**WHAT TO DO**
[a] In the blog post on the Geneva Convention, where did John Reid call for a revamp of the Geneva Convention?
[b] Repeat the stretch of the blog post on the Geneva Convention from "Special Note: With" through "United Services Institute.".
[c] Rewrite the paragraph of the blog post on the Geneva Convention that begins "Reid makes the argument" as a short list, keeping its main facts.

**SUPPLIED PASSAGE**

= Beginning of Section =

Special Note: With Internet finally here, this is my first posting in 3-4 weeks. I am looking forward to ramping-up to normal blogging operations soon…
This week John Reid, the British Defence Sec, called for a revamp of the Geneva Convention due to the changing nature of modern (post-modern?) warfare at the Royal United Services Institute.
“We risk trying to fight 21st-century conflict with 20th-century rules which, when they were devised, did not contemplate the type of enemy which is now extant,” he said. “The laws of the 20th century placed constraints on us all which enhanced peace and protected liberty. We must ask ourselves whether, as the new century begins, they will do the same.” (2)
Reid makes the argument that Geneva Conventions was not designed for a time where “non-state actors [are] capable of operating on a global scale, crossing international borders” and where “accelerating scientific and technological progress which has facilitated the proliferation of, and easier access to, the means of wholesale human destruction – particularly in the form of chemical, biological or radiological weaponry.”
Put simply, in today’s changed circumstances are we convinced that it adequately covers:
• the contemporary threat from international terrorists?
• The circumstances in which states may need to take action in order to avert imminent attack?
• Those situations where the international community needs to intervene on grounds of overwhelming humanitarian necessity in order to stop internal suppression – mass murder and genocide – as opposed to external aggression? (3)

= End of Section =

Saved entries
= Beginning of Section =

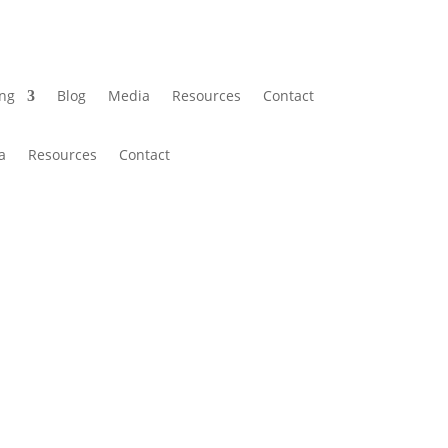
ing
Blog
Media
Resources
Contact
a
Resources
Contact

= End of Section =
= Beginning of Section =

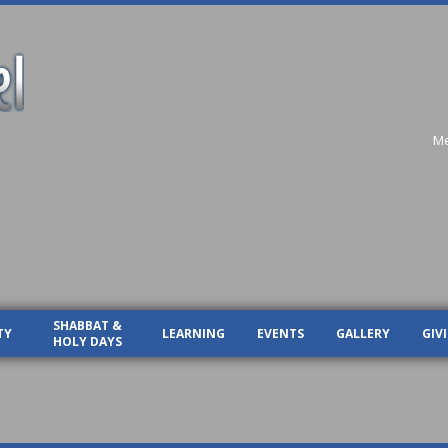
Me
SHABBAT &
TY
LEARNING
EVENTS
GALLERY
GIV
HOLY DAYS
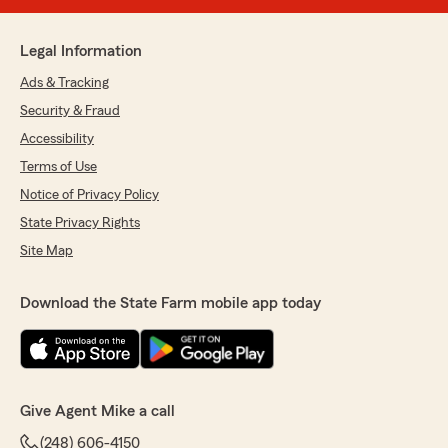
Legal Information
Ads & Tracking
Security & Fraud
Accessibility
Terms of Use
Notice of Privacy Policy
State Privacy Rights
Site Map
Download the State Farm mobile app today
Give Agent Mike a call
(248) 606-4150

= End of Section =

**COMPLETED EXERCISE**
[a] At the Royal United Services Institute.

[b]
Special Note: With Internet finally here, this is my first posting in 3-4 weeks. I am looking forward to ramping-up to normal blogging operations soon…
This week John Reid, the British Defence Sec, called for a revamp of the Geneva Convention due to the changing nature of modern (post-modern?) warfare at the Royal United Services Institute.

[c]
Reid argues that the Geneva Conventions were not designed for a time marked by:
- non-state actors able to operate on a global scale and cross international borders
- fast scientific and technological progress that has spread, and eased access to, the means of mass human destruction, especially chemical, biological or radiological weapons